* _Task statement_
Please reproduce each of the entries below exactly as they appear.

* _Extracted entries_
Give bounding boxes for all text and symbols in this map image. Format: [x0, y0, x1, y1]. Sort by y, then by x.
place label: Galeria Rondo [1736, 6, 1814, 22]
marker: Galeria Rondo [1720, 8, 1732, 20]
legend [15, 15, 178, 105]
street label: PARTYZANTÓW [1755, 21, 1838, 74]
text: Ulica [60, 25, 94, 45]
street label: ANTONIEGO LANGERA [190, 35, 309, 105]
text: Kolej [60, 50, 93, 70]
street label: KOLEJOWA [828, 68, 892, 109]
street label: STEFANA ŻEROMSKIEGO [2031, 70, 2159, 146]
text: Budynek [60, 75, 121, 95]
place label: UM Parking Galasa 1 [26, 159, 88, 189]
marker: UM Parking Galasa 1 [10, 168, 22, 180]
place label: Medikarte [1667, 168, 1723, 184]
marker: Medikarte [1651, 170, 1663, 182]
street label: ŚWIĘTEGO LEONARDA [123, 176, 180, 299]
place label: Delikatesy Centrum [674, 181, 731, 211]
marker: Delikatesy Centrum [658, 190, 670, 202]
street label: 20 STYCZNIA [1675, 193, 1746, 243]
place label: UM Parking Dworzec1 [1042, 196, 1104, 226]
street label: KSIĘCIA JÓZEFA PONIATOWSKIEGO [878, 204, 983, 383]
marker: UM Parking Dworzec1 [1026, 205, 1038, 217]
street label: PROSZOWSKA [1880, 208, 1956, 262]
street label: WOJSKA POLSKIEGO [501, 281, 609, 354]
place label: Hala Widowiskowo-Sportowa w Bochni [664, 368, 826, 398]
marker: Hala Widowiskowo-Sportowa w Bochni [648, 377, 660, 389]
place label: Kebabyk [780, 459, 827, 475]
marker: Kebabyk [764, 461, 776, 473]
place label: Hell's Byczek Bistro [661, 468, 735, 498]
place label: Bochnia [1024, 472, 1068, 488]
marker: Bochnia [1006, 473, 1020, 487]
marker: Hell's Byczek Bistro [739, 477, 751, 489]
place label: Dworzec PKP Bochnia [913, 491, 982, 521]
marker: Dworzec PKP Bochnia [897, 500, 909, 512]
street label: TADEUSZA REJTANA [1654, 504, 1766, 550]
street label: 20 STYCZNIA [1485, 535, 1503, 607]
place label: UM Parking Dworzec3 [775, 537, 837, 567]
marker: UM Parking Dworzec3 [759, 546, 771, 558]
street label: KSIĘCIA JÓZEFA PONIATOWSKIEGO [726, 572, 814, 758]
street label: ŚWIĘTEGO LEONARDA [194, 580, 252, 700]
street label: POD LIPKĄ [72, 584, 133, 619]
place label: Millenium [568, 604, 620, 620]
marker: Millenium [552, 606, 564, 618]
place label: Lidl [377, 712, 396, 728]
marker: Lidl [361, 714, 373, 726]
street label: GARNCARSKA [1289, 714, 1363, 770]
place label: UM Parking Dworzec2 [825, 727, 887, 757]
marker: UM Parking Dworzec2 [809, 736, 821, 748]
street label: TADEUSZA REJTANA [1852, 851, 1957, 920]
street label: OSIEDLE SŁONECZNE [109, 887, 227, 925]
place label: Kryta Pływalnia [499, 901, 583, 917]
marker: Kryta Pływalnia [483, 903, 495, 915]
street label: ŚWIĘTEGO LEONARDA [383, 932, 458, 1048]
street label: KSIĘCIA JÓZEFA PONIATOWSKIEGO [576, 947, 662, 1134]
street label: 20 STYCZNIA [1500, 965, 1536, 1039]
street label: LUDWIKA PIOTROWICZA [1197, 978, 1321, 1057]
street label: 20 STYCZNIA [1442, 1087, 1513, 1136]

* _Exercise solution_
Give bounding boxes for all text and symbols in this map image. Format: [x0, y0, x1, y1]. Sort by y, then by x.
place label: Galeria Rondo [1736, 6, 1814, 22]
marker: Galeria Rondo [1720, 8, 1732, 20]
legend [15, 15, 178, 105]
street label: PARTYZANTÓW [1755, 21, 1838, 74]
text: Ulica [60, 25, 94, 45]
street label: ANTONIEGO LANGERA [190, 35, 309, 105]
text: Kolej [60, 50, 93, 70]
street label: KOLEJOWA [828, 68, 892, 109]
street label: STEFANA ŻEROMSKIEGO [2031, 70, 2159, 146]
text: Budynek [60, 75, 121, 95]
place label: UM Parking Galasa 1 [26, 159, 88, 189]
marker: UM Parking Galasa 1 [10, 168, 22, 180]
place label: Medikarte [1667, 168, 1723, 184]
marker: Medikarte [1651, 170, 1663, 182]
street label: ŚWIĘTEGO LEONARDA [123, 176, 180, 299]
place label: Delikatesy Centrum [674, 181, 731, 211]
marker: Delikatesy Centrum [658, 190, 670, 202]
street label: 20 STYCZNIA [1675, 193, 1746, 243]
place label: UM Parking Dworzec1 [1042, 196, 1104, 226]
street label: KSIĘCIA JÓZEFA PONIATOWSKIEGO [878, 204, 983, 383]
marker: UM Parking Dworzec1 [1026, 205, 1038, 217]
street label: PROSZOWSKA [1880, 208, 1956, 262]
street label: WOJSKA POLSKIEGO [501, 281, 609, 354]
place label: Hala Widowiskowo-Sportowa w Bochni [664, 368, 826, 398]
marker: Hala Widowiskowo-Sportowa w Bochni [648, 377, 660, 389]
place label: Kebabyk [780, 459, 827, 475]
marker: Kebabyk [764, 461, 776, 473]
place label: Hell's Byczek Bistro [661, 468, 735, 498]
place label: Bochnia [1024, 472, 1068, 488]
marker: Bochnia [1006, 473, 1020, 487]
marker: Hell's Byczek Bistro [739, 477, 751, 489]
place label: Dworzec PKP Bochnia [913, 491, 982, 521]
marker: Dworzec PKP Bochnia [897, 500, 909, 512]
street label: TADEUSZA REJTANA [1654, 504, 1766, 550]
street label: 20 STYCZNIA [1485, 535, 1503, 607]
place label: UM Parking Dworzec3 [775, 537, 837, 567]
marker: UM Parking Dworzec3 [759, 546, 771, 558]
street label: KSIĘCIA JÓZEFA PONIATOWSKIEGO [726, 572, 814, 758]
street label: ŚWIĘTEGO LEONARDA [194, 580, 252, 700]
street label: POD LIPKĄ [72, 584, 133, 619]
place label: Millenium [568, 604, 620, 620]
marker: Millenium [552, 606, 564, 618]
place label: Lidl [377, 712, 396, 728]
marker: Lidl [361, 714, 373, 726]
street label: GARNCARSKA [1289, 714, 1363, 770]
place label: UM Parking Dworzec2 [825, 727, 887, 757]
marker: UM Parking Dworzec2 [809, 736, 821, 748]
street label: TADEUSZA REJTANA [1852, 851, 1957, 920]
street label: OSIEDLE SŁONECZNE [109, 887, 227, 925]
place label: Kryta Pływalnia [499, 901, 583, 917]
marker: Kryta Pływalnia [483, 903, 495, 915]
street label: ŚWIĘTEGO LEONARDA [383, 932, 458, 1048]
street label: KSIĘCIA JÓZEFA PONIATOWSKIEGO [576, 947, 662, 1134]
street label: 20 STYCZNIA [1500, 965, 1536, 1039]
street label: LUDWIKA PIOTROWICZA [1197, 978, 1321, 1057]
street label: 20 STYCZNIA [1442, 1087, 1513, 1136]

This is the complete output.